Saraybosna'dan döndük... Ayağımızın tozuyla "Ver elini Sincan."
 Darbecilerin yargılandığı mahkemeye giden yol (Adalet Caddesi) oldukça canlı... Organik sebze, köy yumurtası, taze süt, Ankara armudu satanlar.
 Önümüz bayram... Yol boyunca "Kurbanlık bulunur" yazıları.
 Sincan ovası hayvanlarla dolu... Bir kısmı yolda geziniyor. 
 Mahkeme binasının önü... Meydan... Bomboş.
 Büyükşehir, Sincan, Kahramankazan belediyelerinin dinlenme/ ikram mekânlarında kimse yok.
Durakta bekleyen bir şehit yakını yanımıza yaklaşıyor:
-Ne olur daha sık gelin... Siz gelip de yazınca duruşmaları izlemeye gelen çoğalıyor.

***

ACI AMA GERÇEK
Mahkeme salonundayız... "17. Ağır Ceza... Kara Havacılık Davası." 
Salonda 13 dinleyici var.
5'i şehit yakını... Gazi.
8'i sanık yakını.
Gazeteci... "Sadece 1 kişi."
Siyasetçi... "Sıfır."
Söyleyecek söz bulamıyoruz

***

İNKÂR RÜZGÂRI
Duruşmalar... Bildiğiniz gibi.
Savunmalar... Sanki fotokopi... Hep aynı sözler:
-Bilmiyorum... Haberim yok... Darbeci değilim... Masumum... Beraatimi talep ediyorum.

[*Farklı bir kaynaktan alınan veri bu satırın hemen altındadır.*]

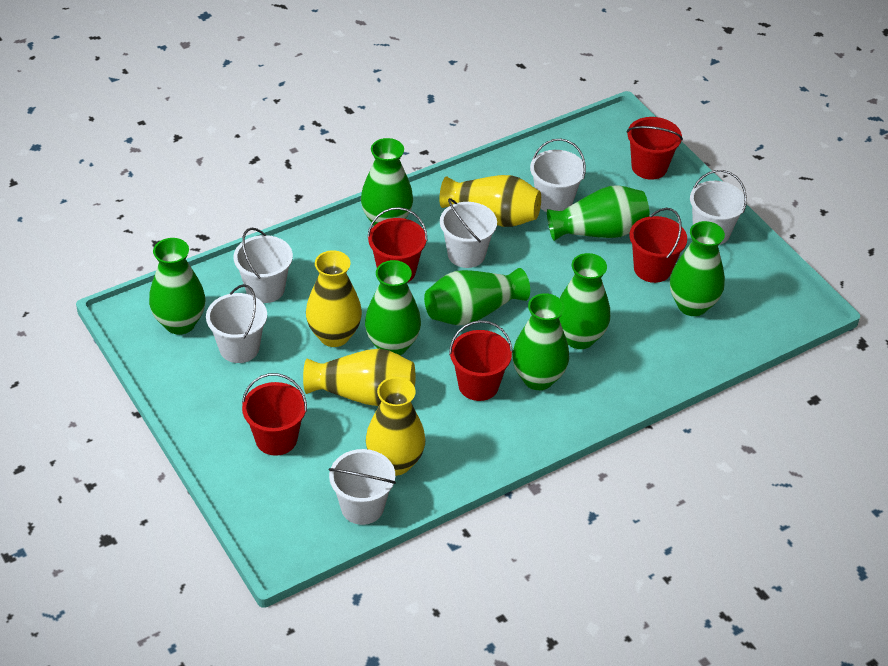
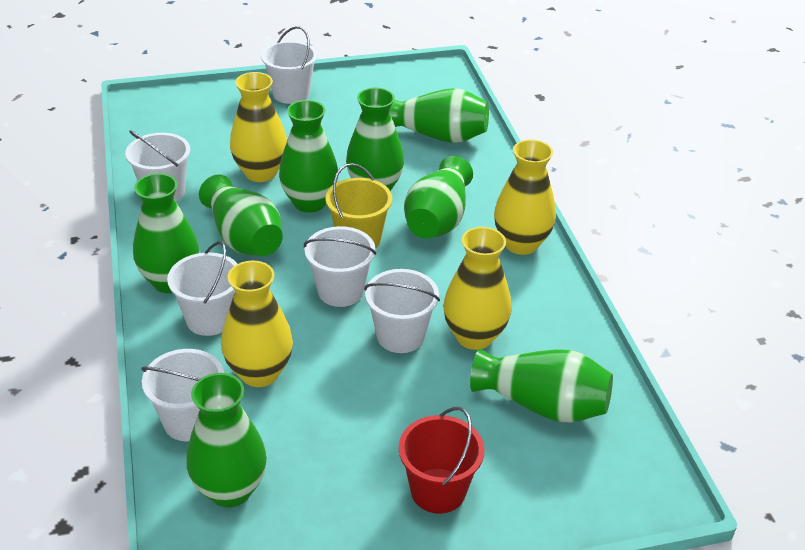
red bucket: 5 -> 1
yellow bucket: 0 -> 1

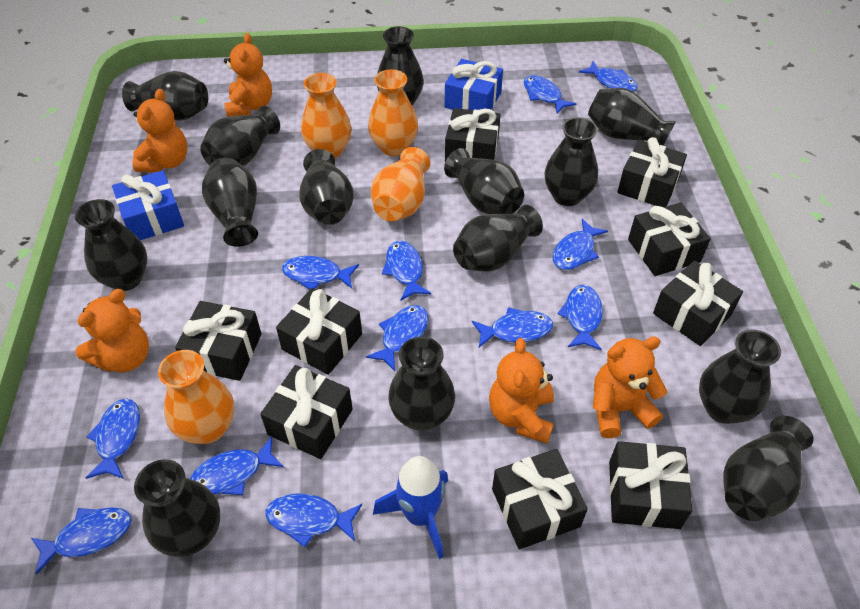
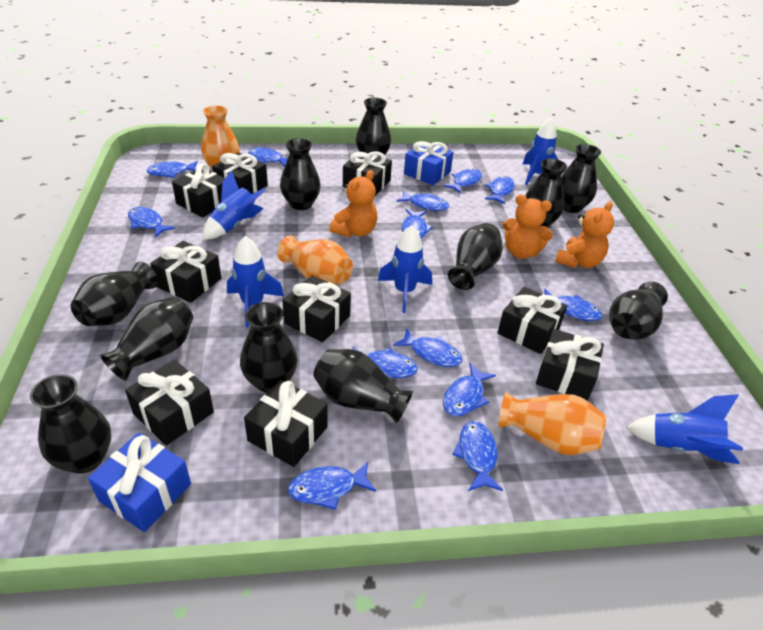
black vase: 14 -> 11
blue fish: 12 -> 13
blue rocket: 1 -> 5
orange teddy bear: 5 -> 3
orange vase: 4 -> 3

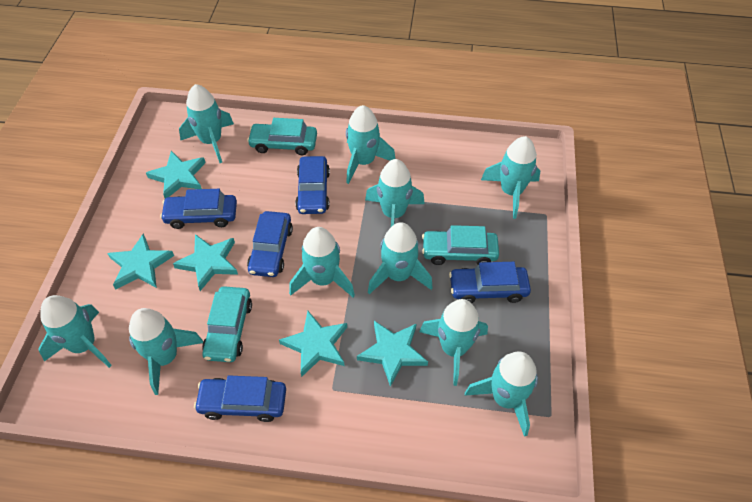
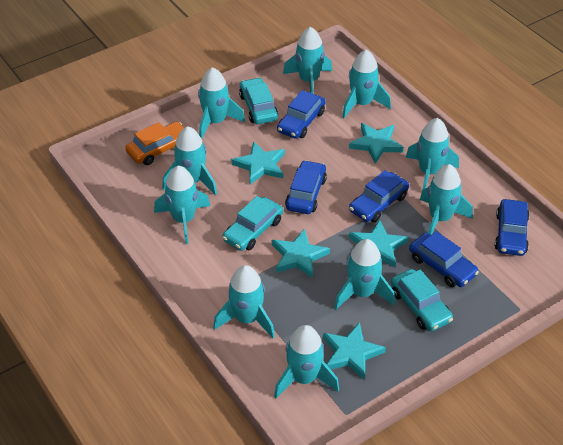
orange car: 0 -> 1

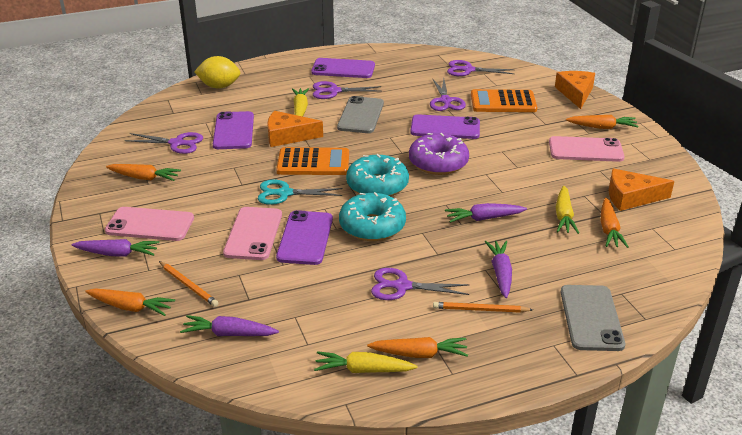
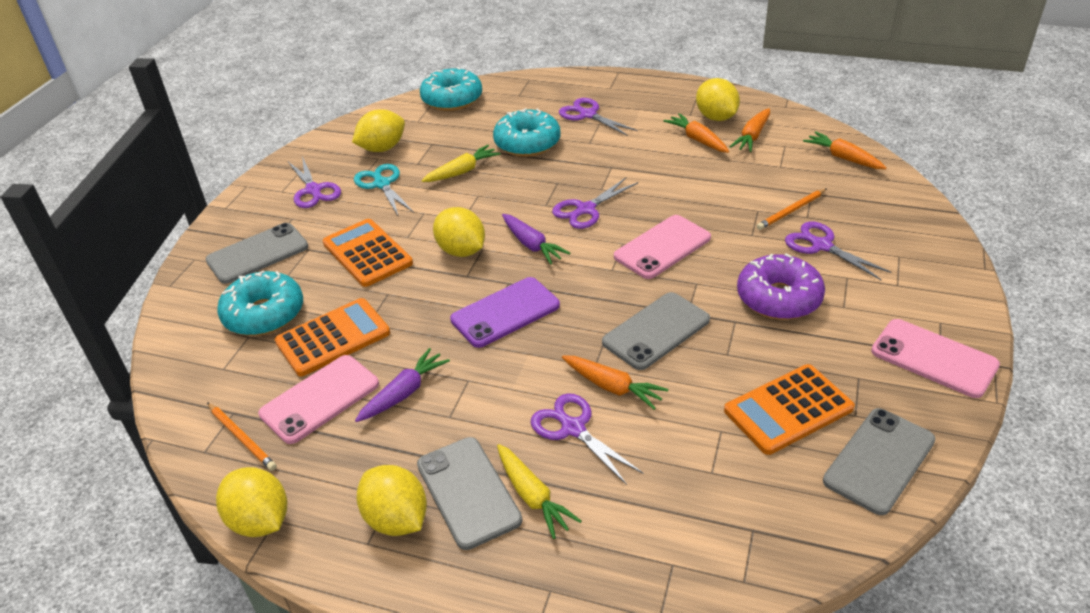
grey phone: 2 -> 4
orange calculator: 2 -> 3
orange carrot: 5 -> 4
orange cheese: 3 -> 0
purple carrot: 4 -> 2
purple phone: 4 -> 1
turquoise donut: 2 -> 3
yellow carrot: 3 -> 2
yellow lemon: 1 -> 5

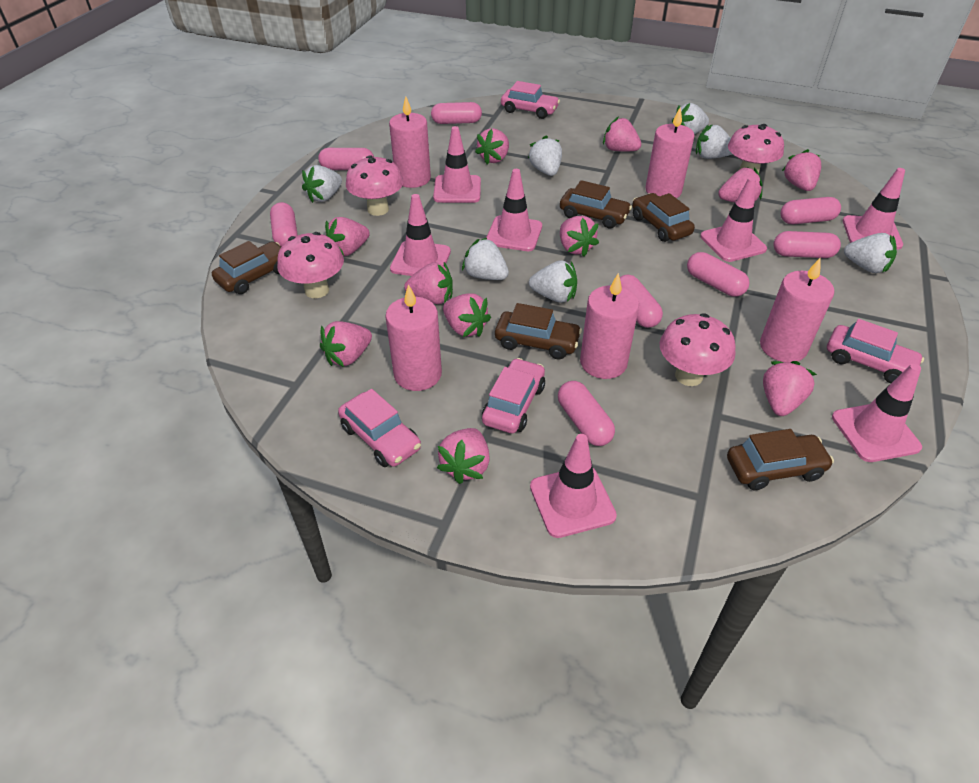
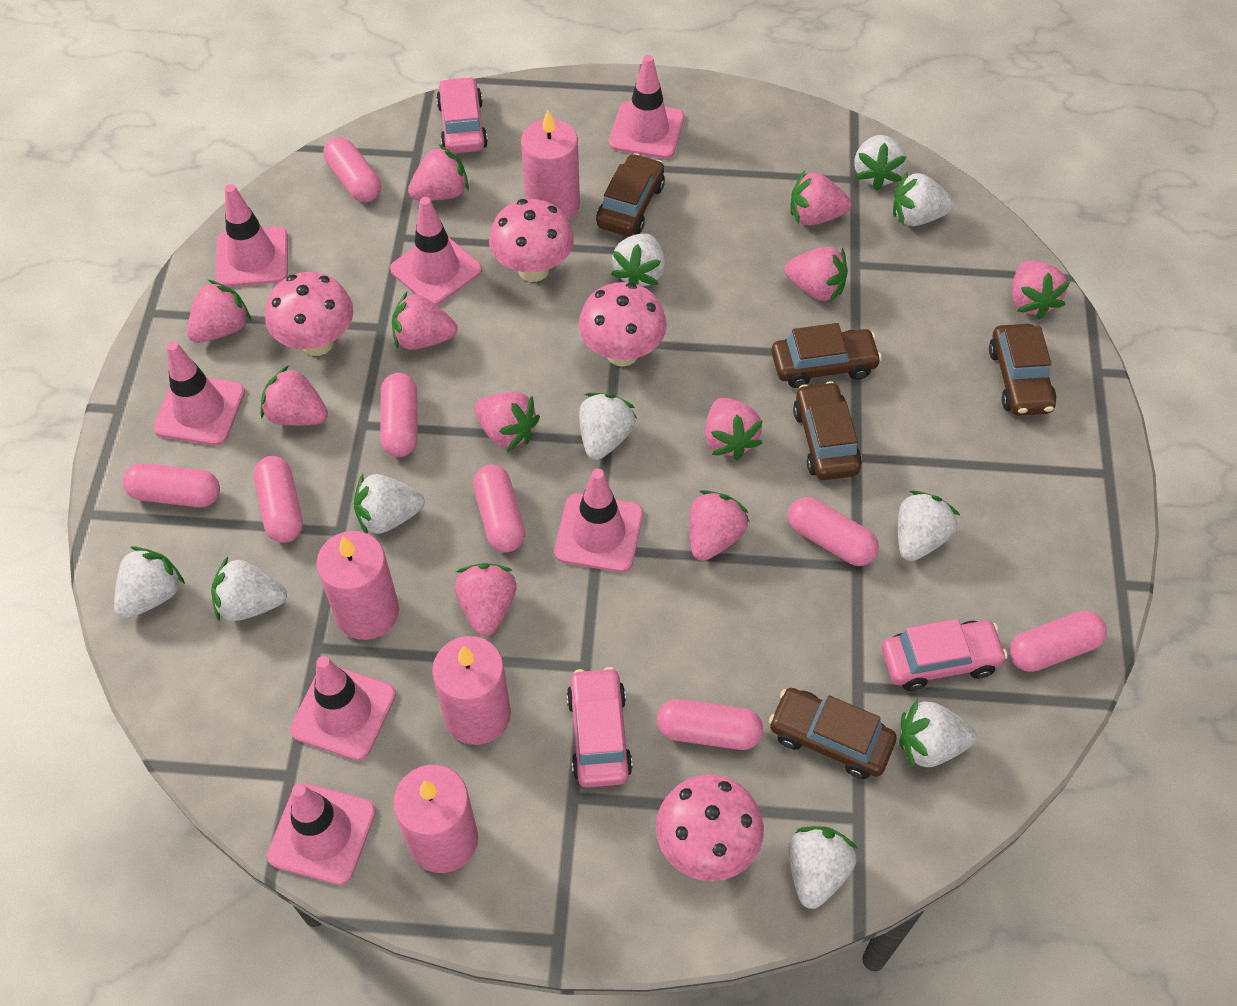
pink candle: 5 -> 4
pink car: 4 -> 3
white strawberry: 7 -> 10

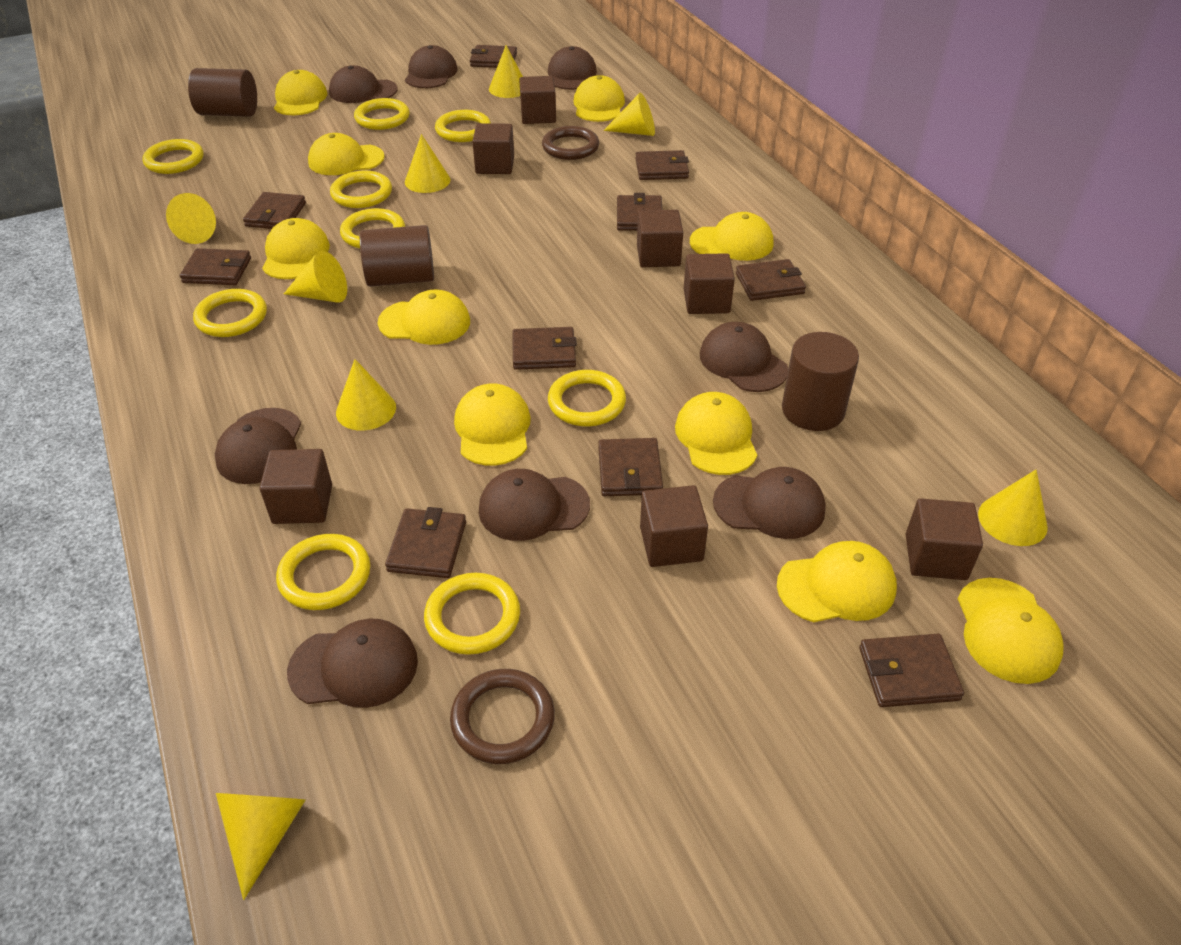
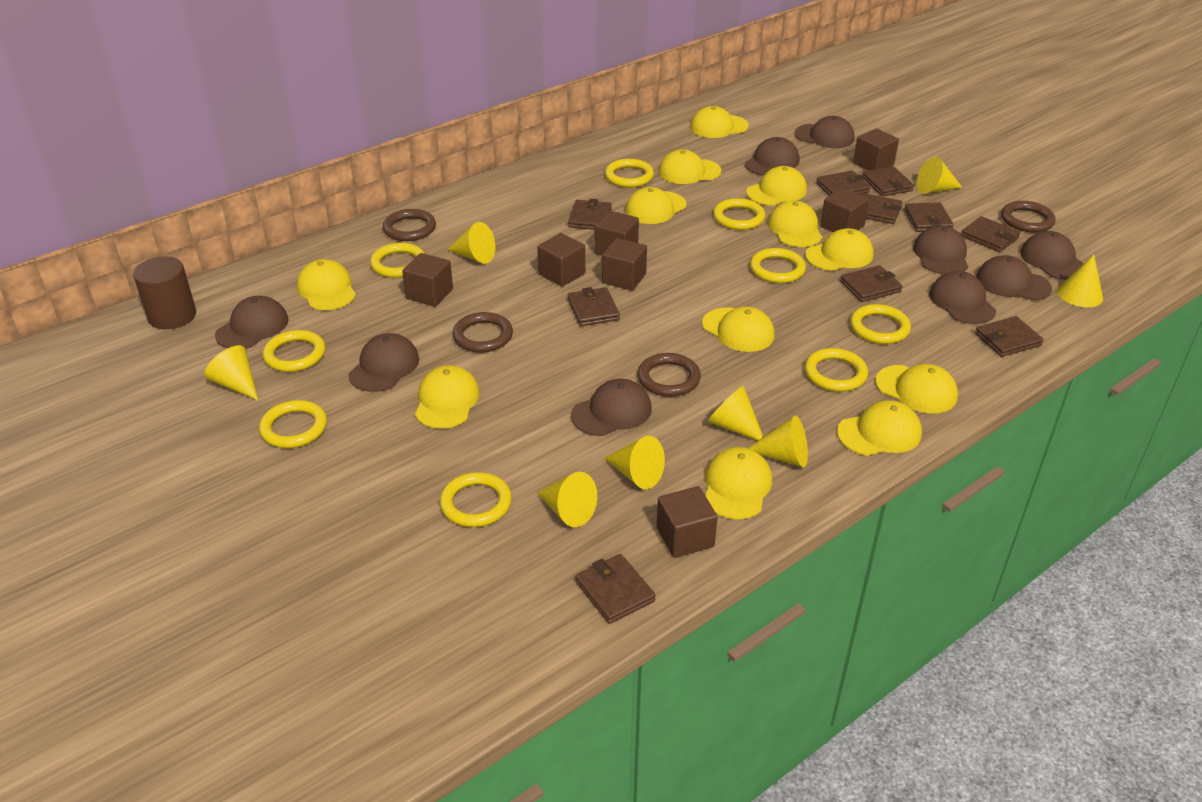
brown cap: 8 -> 9
brown cylinder: 3 -> 1
brown ring: 2 -> 4
yellow cap: 10 -> 12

Aklımıza "Geçen yıl" geliyor.
 6 Haziran 2017... "Genelkurmay Çatı Davası."
 Sanıklar yine aynı şeyleri söyleyince... "Görmedim... Duymadım... Darbeci değilim" deyince...
 Mahkeme başkanı dayanamamıştı... "NATO değil, o değil, bu değil, biz mi yaptık bu darbeyi."

***

BÜYÜKLERE MASALLAR
Darbeci komutan... Darbe gecesi... Emrindeki subaya "Emir vermiş."
Emri alan "Başüstüne" demiş.
"Emrin gereğini" yerine getirmiş.
Getirmeseymiş "Emre itaatsizlikten" mahkemeye verilirmiş.
15 Temmuz gecesi yaşananların "Darbe girişimi" olduğundan habersizmiş.
Uçan jetleri, halkın üzerine açılan ateşi "Sonradan öğrenmiş."
Masalı dinlerken uykumuz geliyor... Duruşma salonundan çıkıyoruz.

***

BİNALİ YILDIRIM'A AÇIK MEKTUP
Gazi Meclis'in Sayın Başkanı.
Geçen yasama yılında, milletvekillerinin "Sincan'a... Darbe davalarına" ilgileri zayıftı.
Yeni yasama yılında... Parlamento üyelerinden "Lütfen biraz ilgi."

***

RİCA
Sincan Ceza İnfaz Kurumları Kampüsü oldukça büyük.
9 cezaevi... Binlerce tutuklu.
2 cezaevi daha yapılıyor.
İşte bu Sincan'da "3 binin üzerinde infaz koruma memuru" görev yapıyor.
Yeni cezaevleri de bitince sayı 4 bini bulur.
Mahkemeden çıkarken infaz koruma memurları çevremizi sardılar:
 En düşük gösterge bizim... 2200. 
 Yorucu ve yıpratıcı bir mesleğimiz var. 
 Göstergemizin 3000 olmasını istiyoruz. 
 Sizden çok rica ediyoruz... Ne olur yazın.

***

ONLARI TANIYORSUNUZ
Hain darbe girişimine "Tiyatro" diyenler... İçten içe sevinenler...
Mesut Özil "Erdoğan ile fotoğraf çektirdi diye" linç edilirken, Almanların safında yer alanlar... Mesut Özil'e saldıranlara hak verenler...
İki bakanımıza Amerika tarafından yaptırım uygulanınca "Aman ne iyi oldu" diyenler...
Ve şimdi de Trump'ın keyfi ambargosunu "Sosyal medya mesajlarıyla" destekleyenler...
Dikkat ediyor musunuz?
Hep aynı isimler, aynı çevreler.
Sürpriz değil... "Testi içindekini sızdırır."